È il 1970, il modello più sportivo di Alfa Romeo è la Giulia GT Junior, che al Portello decidono di allineare, nella motorizzazione, alle più recenti berline di gamma superiore cioè la 1750 e la 2000. Il nome cambia non a caso in GT Veloce: la 1750 (presentata nel 1967) ha 132 Cv SAE; la 2000 addirittura 150 Cv SAE. Con il peso di una tonnellata mal contata, le prestazioni sono eccezionali: la 2000 sfiora i 200 km/h.

Nello stesso periodo, Porsche ha appena fatto salire alla 911 il primo scalino della cilindrata, passando da 2 a 2,2 litri, per una potenza di 125, 155 e 180 Cv rispettivamente nelle versioni T, E ed S. Il coupé tedesco si giova di prestazioni assolute, soprattutto in accelerazione, difficilmente eguagliabili dalle concorrenti dirette grazie al motore, 6 cilindri boxer raffreddato ad aria, posteriore a sbalzo.

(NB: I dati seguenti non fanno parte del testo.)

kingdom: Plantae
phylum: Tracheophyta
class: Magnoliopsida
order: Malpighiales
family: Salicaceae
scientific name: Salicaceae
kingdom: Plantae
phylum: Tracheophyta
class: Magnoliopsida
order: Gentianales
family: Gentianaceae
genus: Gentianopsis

Nello stesso periodo le due Case sono simili anche nell’esperienza sportiva, che ne informa da sempre il dna stesso.

Ma mentre l’Alfa Romeo, in mani pubbliche, non può essere insensibile ai tanti turbamenti che caratterizzano la vita pubblica italiana di quegli anni, e che peggioreranno negli anni a venire, Porsche sotto la guida sportiva del giovane Ferdinand Piech mostra i muscoli producendo 25 esemplari completi della 917, la Sport di 5 litri per le gare di durata che dominerà nel 1970 e nel 1971 il Mondiale Marche.

Anche l’Alfa Romeo è grande protagonista negli stessi anni, ma per paradosso pur avendo come azionista di maggioranza lo Stato italiano (tramite l’IRI) non ha la forza politica, prima ancora che economica, per lottare ad armi pari con Stoccarda, dovendosi limitare a vincere nella sua categoria, quella riservata ai Prototipi di 3 litri. Le validissime 33/3 vincono comunque anche qualche gara assoluta e saranno iridate nel 1975 e 1977. Dal punto di vista industriale però, Porsche ha già una missione ben chiara, mentre il Biscione in quegli anni passa dall’inventarsi la 33 Stradale, favolosa auto da corsa targata che la rete vendita non è preparata a gestire, alla sua “auto del popolo”: l’Alfasud.

In quel momento, l’automobilista italiano appassionato di alte prestazioni ha due auto, tolte le irraggiungibili Ferrari e Maserati, che possono soddisfare la sua voglia di prestazioni: l’Alfa Romeo Giulia 2000 GT Veloce e la Porsche 911 2,2 T. Cilindrata e potenza simili, prestazioni simili ma impostazione tecnica opposta e prezzo piuttosto diverso. La tedesca costa una volta e mezzo circa l’italiana (3,980 milioni di lire la prima, 2,675 la seconda); ma la differenza di prezzo in larga parte è dovuta al fatto che la lira è già in difficoltà nel confronto del marco tedesco, che sta prendendo le fattezze di locomotiva europea. Per il resto, la 2000 GT Veloce ha una qualità costruttiva, soprattutto per quanto riguarda la protezione dalla corrosione e lo standard qualitativo e le finiture, leggermente inferiore alla 911, che ancora oggi lascia meravigliati, quando si apre il cofano motore, per la razionalità e la qualità costruttiva all’interno del vano.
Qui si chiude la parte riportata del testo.